Fergus M. Bordewich’s work Bound for Canaan: The Underground Railroad and the War for the Soul of America (2005) is filled with such tales of thrilling and improbable escapes to freedom. The book details the people, both black and white, behind the Underground Railroad, one of America’s most mystifying legends. Historians have hailed the work as a significant contribution to the literature.  Stanley Harrold, for one, writes that Bound for Canaan is “the first truly comprehensive treatment of the Underground Railroad in over a century, and by far the best.”[2]

Bordewich details dozens of stories of mass escapes even though he does not use the term “stampede” to describe any of them. Perhaps that is because several of the escapes he describes involved extended families. But others involved strangers, working together, almost in acts of collective insurrection. For instance, eighteen enslaved men stole a ship from the harbor of Northampton County, Virginia and sailed it to New York City [3].

garner article

News clipping of the “Margaret Garner Incident” courtesy of Cincinnati History Library and Archive.

The Garners, a family of eight fleeing slavery in Kentucky in 1856, are an important example of a family stampede. Their story ended in tragedy when they were recaptured in Cincinnati. Instead of seeing her children returned to slavery, Margaret Garner killed her young daughter.
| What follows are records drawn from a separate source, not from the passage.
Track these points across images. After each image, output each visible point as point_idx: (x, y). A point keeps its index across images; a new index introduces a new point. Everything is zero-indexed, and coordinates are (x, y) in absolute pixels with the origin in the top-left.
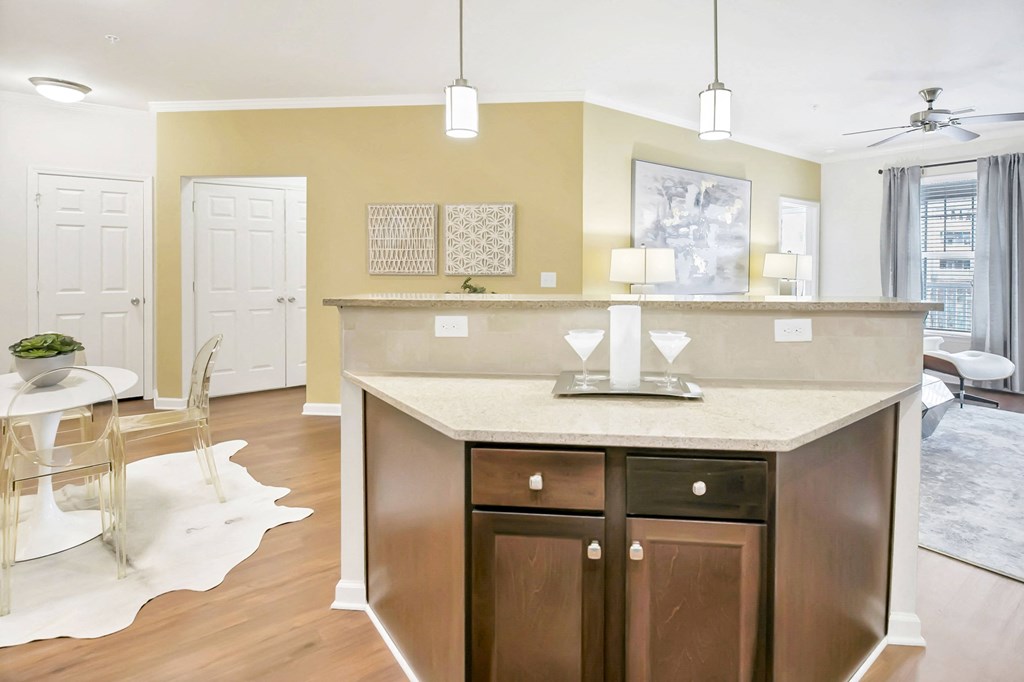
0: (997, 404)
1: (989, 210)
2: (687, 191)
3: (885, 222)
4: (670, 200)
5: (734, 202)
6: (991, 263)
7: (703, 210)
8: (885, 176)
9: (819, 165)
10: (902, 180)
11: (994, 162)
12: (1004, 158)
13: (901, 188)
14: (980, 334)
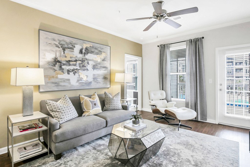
0: (191, 128)
1: (190, 58)
2: (75, 47)
3: (160, 63)
4: (64, 50)
5: (101, 53)
6: (191, 76)
7: (84, 56)
8: (160, 48)
9: (141, 45)
10: (164, 48)
11: (191, 41)
12: (194, 40)
13: (164, 51)
14: (187, 101)
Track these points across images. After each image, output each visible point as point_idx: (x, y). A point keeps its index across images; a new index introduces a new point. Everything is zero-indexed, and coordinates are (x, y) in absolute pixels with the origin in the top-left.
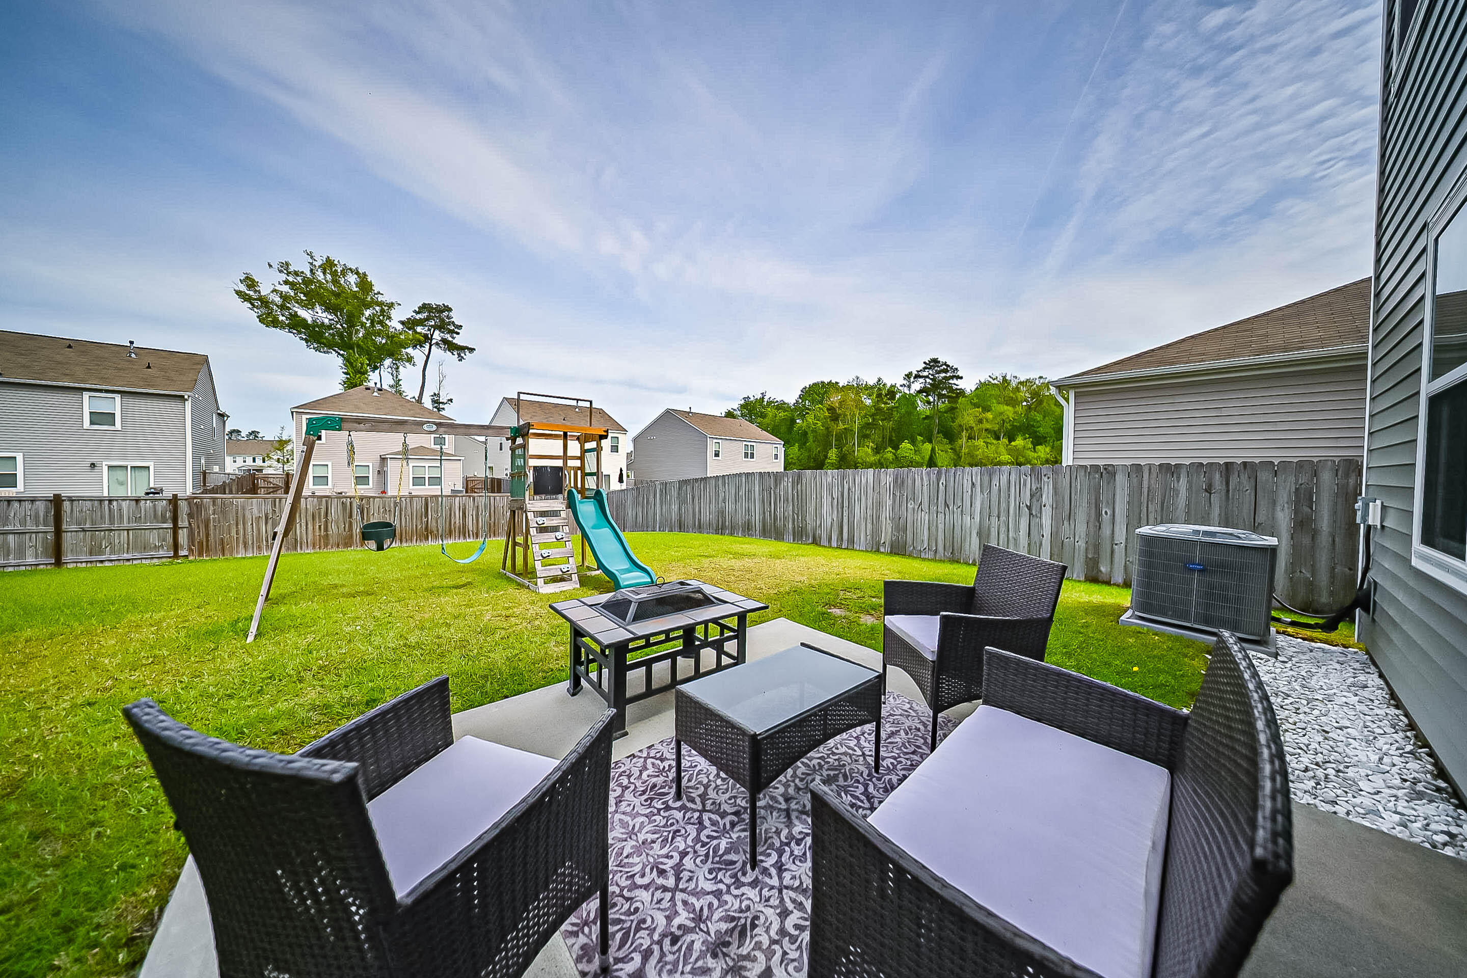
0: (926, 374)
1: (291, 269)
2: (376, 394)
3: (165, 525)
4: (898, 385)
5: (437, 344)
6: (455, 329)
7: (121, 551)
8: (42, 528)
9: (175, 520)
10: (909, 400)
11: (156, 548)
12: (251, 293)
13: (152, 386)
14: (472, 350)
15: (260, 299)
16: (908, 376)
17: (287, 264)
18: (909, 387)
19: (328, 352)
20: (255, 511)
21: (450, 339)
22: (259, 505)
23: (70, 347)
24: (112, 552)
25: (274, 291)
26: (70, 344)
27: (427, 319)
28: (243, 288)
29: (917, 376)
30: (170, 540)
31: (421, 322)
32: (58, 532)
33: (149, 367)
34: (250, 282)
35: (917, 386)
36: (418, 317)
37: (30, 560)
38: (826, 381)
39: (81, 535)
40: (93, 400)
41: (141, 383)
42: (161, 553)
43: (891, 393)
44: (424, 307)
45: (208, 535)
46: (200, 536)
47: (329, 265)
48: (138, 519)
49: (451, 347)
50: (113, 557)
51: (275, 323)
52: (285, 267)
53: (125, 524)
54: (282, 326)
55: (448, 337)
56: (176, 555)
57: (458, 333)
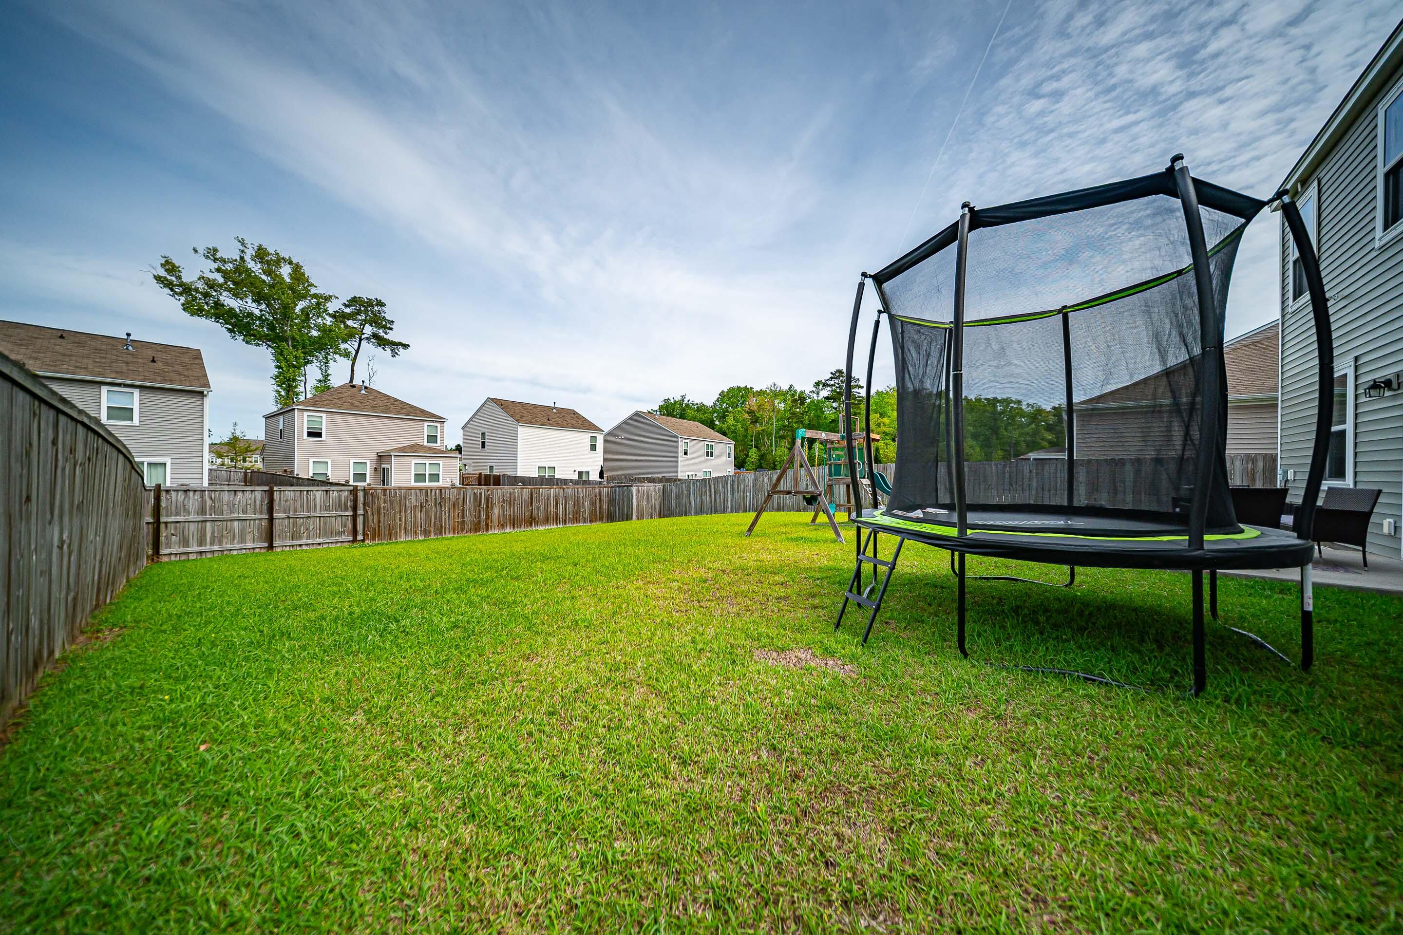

Abolitionists used the event to highlight the horrors of slavery [4].

Other intriguing references to group escapes are less detailed. Bordewich notes massive numbers of enslaved people making a run to Canada in the days leading up to the Civil War. He writes that in April 1861, the “Detroit Daily Advertiser reported that 300 fugitives had passed through…[Detroit] en route to Canada within the previous few days, 190 of them on April 8 alone,”[5]. Despite all of these references to large groups or extended families escaping together, Bordewich does not use the term “slave stampedes,” nor even “group” or “mass” escape. He doesn’t seem to consider this as a separate category of analysis.  In addition for the particular interests of this project, Bordewich’s research is national in scope, meaning references to Missouri are quite limited. Yet overall, Bound for Canaan allows for a greater understanding of the inner workings of the Underground Railroad and paints a detailed portrait of the people behind the scenes. Although, the words “slave stampede” are not actually used, it brings forth untold stories of groups of enslaved freedom coming together in ways that deserve careful attention from this project.

 

 

[1] Fergus M. Bordewich. Bound for Canaan: The Underground Railroad and the War for the Soul of America (New York: HaperCollins Publishers Inc, 2005), 419-20.  NOTE: Later editions of Bordewich’s book use a different subtitle:  The Epic Story of the Underground Railroad, America’s First Civil Rights Movement.”

[2] Stanley Harrold, review of Bound for Canaan by Fergus M. Bordewich, Civil War History 52 (Sept. 2006): 310-12.